Grenzach-Wyhlen Unmittelbar betroffen

Die geplante Einkapselung von Perimeter 2 der Grenzacher Kesslergrube stößt in der schweizerischen Nachbargemeinde Riehen nicht auf Gegenliebe. Foto: BASF Foto: Die Oberbadische

Grenzach-Wyhlen/Riehen (tn). Von der geplanten Einkapselung von Perimeter 2 der Kesslergrube fühlt sich auch die Gemeinde Riehen „unmittelbar betroffen“. Der Gemeinderat der Schweizer Nachbargemeinde fordert in einer dem Landratsamt Lörrach zugegangenen Stellungnahme den Totalaushub der Altlast.

Das entsprechende Papier wurde laut Pressemitteilung am Dienstagabend verabschiedet. Der Riehener Gemeinderat fordert von der Lörracher Behörde, die in der Sache das letzte Wort hat, „die vorgesehene Sicherung des Perimeters 2 zu überdenken und von der zuständigen Firma eine langfristige Lösung zu verlangen“.

Die Gemeinde Riehen beziehe ihr Trinkwasser hauptsächlich über die Grundwasseranreicherung in den Langen Erlen, die mit Flusswasser aus dem Rhein gespeist wird.
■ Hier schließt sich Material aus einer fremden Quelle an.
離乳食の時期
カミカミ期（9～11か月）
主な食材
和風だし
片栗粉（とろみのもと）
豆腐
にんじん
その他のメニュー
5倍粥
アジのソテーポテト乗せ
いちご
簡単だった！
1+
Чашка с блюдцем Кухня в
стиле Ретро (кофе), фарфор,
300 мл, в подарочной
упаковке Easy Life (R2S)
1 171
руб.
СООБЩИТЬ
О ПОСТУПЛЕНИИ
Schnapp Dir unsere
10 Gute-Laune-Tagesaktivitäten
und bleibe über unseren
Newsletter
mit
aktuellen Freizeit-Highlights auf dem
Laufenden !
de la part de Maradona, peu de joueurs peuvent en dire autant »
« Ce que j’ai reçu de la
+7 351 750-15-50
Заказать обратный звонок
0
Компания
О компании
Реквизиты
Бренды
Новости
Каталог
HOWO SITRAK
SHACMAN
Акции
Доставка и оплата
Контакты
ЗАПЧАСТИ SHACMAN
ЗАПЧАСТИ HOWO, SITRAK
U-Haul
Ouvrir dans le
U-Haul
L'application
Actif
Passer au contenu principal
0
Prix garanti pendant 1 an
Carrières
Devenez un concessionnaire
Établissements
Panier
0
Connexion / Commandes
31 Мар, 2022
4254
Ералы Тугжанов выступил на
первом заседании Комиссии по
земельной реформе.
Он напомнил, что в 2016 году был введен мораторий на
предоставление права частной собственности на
Die Rohwasserfassung befinde sich rund 2,5 Kilometer unterhalb des Auslaufbauwerks der BASF, wo sich die Kesslergrube befinde. Die Gemeinde Riehen sieht sich daher „von der Sanierung der Kesslergrube unmittelbar betroffen“. „Die nun vorgesehene Einkapselung des Perimeters 2 ist keine Sanierung im eigentlichen Sinne, sondern eine Sicherung der vorhandenen Altlast. Damit wird das Problem nicht gelöst, sondern seine Lösung späteren Generationen überlassen“, hält die Gemeindeverwaltung fest.